Untuk mencapai tujuan tersebut, Bank Indonesia melancarkan serangkaian langkah intervensi. Ini meliputi intervensi pada transaksi Non-Deliverable Forward (NDF) di pasar off-shore atau luar negeri, intervensi langsung di pasar domestik melalui transaksi spot, serta intervensi melalui Domestic Non-Deliverable Forward (DNDF). Selain itu, BI juga aktif melakukan pembelian Surat Berharga Negara (SBN) di pasar sekunder guna mendukung stabilitas kurs.
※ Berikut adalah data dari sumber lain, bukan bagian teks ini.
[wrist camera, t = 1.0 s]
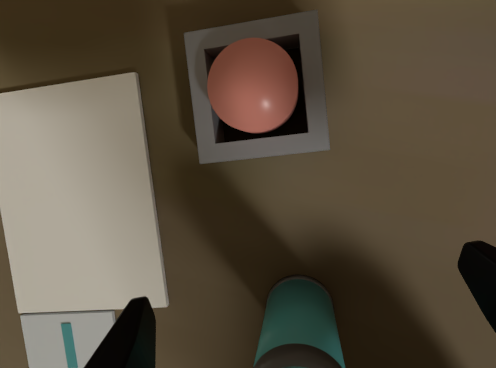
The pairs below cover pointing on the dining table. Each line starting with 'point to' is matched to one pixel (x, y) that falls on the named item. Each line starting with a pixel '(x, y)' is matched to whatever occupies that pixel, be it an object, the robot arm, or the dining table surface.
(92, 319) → the card
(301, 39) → the button housing
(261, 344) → the canister
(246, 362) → the dining table surface
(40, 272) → the paper
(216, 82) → the button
Tak hanya berfokus pada stabilitas kurs, Bank Indonesia juga memastikan kecukupan likuiditas rupiah dalam sistem keuangan nasional. Berbagai upaya ditempuh, mulai dari membuka akses likuiditas bagi perbankan melalui transaksi repo dan transaksi FX swap, hingga pembelian SBN di pasar sekunder serta penyediaan lending/financing facility.
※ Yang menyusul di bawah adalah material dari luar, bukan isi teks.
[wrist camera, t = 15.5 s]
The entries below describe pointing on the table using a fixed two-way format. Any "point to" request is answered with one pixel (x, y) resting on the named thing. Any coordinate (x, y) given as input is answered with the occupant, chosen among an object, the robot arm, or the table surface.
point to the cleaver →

Lukman Leong menambahkan, stabilitas rupiah diyakini akan kembali pulih apabila aksi demonstrasi mereda. Ia menekankan pentingnya peran BI untuk terus memantau pergerakan pasar dan melanjutkan intervensi secara aktif. Lukman menilai, belum ada urgensi bagi pemerintah dan regulator untuk mengambil tindakan yang lebih drastis. Terlebih lagi, rupiah seharusnya berada dalam posisi menguntungkan mengingat indeks dolar AS telah merosot 10% sepanjang tahun ini dan diproyeksikan masih akan melemah. “Dengan meredanya tekanan terhadap rupiah oleh dolar, BI bisa memanfaatkan situasi dengan memangkas suku bunga,” saran Lukman.
Oleh karena itu, ia menaksir pergerakan rupiah ke depan akan berkisar antara Rp 16.000 hingga Rp 16.500 per dolar AS, mencerminkan optimisme terhadap potensi penguatan jangka menengah jika faktor-faktor domestik dan global mendukung.